[Point correspondence tracking data]
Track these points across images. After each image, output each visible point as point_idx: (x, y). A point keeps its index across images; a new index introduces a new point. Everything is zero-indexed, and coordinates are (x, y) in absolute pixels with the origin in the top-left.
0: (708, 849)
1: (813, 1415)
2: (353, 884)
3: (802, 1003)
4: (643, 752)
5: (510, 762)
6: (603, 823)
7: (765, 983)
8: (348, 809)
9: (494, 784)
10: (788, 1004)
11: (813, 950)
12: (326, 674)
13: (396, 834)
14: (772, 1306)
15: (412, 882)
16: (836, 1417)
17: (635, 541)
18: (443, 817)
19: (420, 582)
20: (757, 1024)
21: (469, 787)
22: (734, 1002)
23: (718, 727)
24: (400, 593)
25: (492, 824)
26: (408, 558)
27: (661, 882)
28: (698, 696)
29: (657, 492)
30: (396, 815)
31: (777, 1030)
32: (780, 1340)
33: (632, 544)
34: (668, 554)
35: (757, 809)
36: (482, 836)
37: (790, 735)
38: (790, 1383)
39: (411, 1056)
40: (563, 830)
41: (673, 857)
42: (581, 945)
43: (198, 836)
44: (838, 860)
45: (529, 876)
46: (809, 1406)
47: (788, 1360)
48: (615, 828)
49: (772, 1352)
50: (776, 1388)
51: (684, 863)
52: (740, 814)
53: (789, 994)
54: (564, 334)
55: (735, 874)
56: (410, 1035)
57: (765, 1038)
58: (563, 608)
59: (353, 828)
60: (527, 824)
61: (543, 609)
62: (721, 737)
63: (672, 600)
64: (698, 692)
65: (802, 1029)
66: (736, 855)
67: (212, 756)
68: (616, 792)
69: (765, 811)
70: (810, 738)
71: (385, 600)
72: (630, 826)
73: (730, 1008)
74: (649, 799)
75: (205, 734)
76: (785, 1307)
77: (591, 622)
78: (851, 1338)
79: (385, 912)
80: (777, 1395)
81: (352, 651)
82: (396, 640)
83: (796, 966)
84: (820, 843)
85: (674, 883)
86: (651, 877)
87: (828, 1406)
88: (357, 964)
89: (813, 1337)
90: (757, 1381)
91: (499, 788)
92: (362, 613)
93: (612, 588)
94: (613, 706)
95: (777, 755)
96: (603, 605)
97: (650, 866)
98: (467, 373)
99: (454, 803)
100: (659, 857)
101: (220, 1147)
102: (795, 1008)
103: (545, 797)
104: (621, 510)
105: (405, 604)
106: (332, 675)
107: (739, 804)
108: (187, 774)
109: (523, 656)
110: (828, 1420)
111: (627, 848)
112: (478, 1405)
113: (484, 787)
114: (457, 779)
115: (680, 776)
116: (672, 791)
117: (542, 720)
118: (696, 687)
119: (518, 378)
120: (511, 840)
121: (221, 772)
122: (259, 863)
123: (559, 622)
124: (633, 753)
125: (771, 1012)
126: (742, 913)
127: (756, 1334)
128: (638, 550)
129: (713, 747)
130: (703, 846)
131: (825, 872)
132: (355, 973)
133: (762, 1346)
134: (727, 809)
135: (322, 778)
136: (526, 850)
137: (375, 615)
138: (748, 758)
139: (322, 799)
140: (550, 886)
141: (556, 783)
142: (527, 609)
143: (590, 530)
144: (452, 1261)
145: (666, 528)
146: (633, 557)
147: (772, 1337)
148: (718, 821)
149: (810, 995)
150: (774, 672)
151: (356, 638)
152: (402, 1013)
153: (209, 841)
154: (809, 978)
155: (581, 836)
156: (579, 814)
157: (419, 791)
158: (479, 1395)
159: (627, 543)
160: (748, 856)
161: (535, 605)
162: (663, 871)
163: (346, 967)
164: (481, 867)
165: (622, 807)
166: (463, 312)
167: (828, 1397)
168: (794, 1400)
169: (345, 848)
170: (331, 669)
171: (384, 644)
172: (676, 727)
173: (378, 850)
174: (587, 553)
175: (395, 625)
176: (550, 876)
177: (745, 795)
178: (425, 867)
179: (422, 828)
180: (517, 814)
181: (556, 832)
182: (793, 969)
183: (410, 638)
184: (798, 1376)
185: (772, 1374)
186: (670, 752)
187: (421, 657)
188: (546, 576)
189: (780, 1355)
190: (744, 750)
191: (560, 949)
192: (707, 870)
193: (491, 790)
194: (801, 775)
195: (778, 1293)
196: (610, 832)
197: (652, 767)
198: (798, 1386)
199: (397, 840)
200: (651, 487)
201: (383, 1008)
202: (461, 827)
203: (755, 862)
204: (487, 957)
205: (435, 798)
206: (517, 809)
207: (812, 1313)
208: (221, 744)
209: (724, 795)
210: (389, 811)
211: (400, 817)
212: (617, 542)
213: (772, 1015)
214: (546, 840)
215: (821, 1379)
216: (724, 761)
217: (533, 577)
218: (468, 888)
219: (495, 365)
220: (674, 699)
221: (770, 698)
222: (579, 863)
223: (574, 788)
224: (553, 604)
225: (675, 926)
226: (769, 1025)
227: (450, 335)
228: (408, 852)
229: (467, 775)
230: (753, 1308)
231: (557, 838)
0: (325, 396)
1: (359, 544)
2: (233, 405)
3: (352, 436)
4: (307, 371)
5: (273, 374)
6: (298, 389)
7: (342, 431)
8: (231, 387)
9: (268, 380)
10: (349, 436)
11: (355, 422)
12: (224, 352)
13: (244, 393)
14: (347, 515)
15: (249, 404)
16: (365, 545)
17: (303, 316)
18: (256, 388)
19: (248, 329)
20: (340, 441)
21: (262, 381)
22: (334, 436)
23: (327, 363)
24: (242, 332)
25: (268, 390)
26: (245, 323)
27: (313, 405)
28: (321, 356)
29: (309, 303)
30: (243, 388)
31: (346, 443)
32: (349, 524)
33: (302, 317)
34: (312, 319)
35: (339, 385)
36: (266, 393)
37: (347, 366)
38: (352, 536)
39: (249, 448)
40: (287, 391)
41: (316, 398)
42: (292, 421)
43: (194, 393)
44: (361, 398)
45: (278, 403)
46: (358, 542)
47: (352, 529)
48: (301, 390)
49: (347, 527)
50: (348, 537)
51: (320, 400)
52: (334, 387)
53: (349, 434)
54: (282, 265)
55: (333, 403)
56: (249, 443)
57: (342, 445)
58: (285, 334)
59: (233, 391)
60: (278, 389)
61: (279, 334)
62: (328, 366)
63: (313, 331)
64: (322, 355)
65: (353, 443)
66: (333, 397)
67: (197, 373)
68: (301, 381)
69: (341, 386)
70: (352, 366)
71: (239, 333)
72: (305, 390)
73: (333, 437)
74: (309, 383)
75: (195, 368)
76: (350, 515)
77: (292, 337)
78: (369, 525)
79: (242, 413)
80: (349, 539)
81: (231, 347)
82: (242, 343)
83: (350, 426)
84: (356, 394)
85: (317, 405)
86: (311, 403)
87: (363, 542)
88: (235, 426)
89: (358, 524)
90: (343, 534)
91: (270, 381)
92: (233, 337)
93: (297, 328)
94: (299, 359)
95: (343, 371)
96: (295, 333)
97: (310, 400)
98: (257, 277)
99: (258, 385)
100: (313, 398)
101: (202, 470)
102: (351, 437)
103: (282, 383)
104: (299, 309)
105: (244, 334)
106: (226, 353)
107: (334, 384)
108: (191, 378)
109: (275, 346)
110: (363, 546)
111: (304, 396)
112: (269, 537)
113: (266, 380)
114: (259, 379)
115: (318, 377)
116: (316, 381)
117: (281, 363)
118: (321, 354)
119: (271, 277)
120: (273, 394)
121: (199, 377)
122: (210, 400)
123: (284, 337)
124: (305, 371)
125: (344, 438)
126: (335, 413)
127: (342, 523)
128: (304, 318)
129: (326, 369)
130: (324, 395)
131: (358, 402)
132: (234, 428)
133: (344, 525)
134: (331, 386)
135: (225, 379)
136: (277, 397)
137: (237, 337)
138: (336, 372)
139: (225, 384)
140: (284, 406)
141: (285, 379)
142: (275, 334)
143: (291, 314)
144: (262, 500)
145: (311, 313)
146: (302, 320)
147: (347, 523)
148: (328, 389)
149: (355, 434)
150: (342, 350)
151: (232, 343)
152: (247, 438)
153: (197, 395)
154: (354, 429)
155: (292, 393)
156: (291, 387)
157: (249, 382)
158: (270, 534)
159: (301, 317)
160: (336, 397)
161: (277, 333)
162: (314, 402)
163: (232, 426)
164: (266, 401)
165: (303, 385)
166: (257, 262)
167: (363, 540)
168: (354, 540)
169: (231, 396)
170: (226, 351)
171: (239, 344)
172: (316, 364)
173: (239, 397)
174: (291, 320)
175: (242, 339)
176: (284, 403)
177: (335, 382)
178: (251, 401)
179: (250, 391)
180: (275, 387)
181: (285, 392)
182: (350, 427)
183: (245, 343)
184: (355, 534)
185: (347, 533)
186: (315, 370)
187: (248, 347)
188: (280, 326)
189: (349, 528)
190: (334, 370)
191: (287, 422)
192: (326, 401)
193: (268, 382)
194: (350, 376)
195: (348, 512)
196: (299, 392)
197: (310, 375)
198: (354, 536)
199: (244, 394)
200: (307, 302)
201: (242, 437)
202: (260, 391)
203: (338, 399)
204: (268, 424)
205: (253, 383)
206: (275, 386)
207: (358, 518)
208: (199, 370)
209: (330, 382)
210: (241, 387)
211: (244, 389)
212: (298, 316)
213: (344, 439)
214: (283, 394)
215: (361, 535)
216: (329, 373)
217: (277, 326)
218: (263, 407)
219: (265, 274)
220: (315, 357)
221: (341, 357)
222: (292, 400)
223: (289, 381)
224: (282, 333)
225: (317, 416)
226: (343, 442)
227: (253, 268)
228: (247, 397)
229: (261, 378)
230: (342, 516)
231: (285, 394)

## TASK
Take the records above and return, word for word, only the lines that fall from the line with "141: (556, 783)" to the line with "158: (479, 1395)", both of them included.

## EXERCISE OUTPUT
141: (556, 783)
142: (527, 609)
143: (590, 530)
144: (452, 1261)
145: (666, 528)
146: (633, 557)
147: (772, 1337)
148: (718, 821)
149: (810, 995)
150: (774, 672)
151: (356, 638)
152: (402, 1013)
153: (209, 841)
154: (809, 978)
155: (581, 836)
156: (579, 814)
157: (419, 791)
158: (479, 1395)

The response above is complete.